■ **PROBLEM DETAILS**
Lines from the line with "left elbow: (505, 625)" to the line with "neck: (434, 441)" in the entries below, and only those, must be output exactly, with both ends included.

■ **RECORDS SHOWN**
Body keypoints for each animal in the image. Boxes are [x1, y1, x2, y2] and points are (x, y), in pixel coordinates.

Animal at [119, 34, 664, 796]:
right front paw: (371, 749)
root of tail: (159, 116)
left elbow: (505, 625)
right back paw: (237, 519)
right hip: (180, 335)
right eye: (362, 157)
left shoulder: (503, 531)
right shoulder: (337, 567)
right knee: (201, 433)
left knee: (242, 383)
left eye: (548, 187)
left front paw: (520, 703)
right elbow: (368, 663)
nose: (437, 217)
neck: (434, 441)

---

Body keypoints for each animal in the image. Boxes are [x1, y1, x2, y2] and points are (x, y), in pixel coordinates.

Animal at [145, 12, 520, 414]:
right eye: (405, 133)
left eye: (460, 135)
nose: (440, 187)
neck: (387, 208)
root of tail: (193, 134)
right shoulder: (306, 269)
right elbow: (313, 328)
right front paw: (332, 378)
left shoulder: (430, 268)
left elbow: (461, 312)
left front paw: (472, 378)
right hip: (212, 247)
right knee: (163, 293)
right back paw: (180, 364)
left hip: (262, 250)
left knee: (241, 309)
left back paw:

■ **TASK ANSWER**
left elbow: (505, 625)
right back paw: (237, 519)
right hip: (180, 335)
right eye: (362, 157)
left shoulder: (503, 531)
right shoulder: (337, 567)
right knee: (201, 433)
left knee: (242, 383)
left eye: (548, 187)
left front paw: (520, 703)
right elbow: (368, 663)
nose: (437, 217)
neck: (434, 441)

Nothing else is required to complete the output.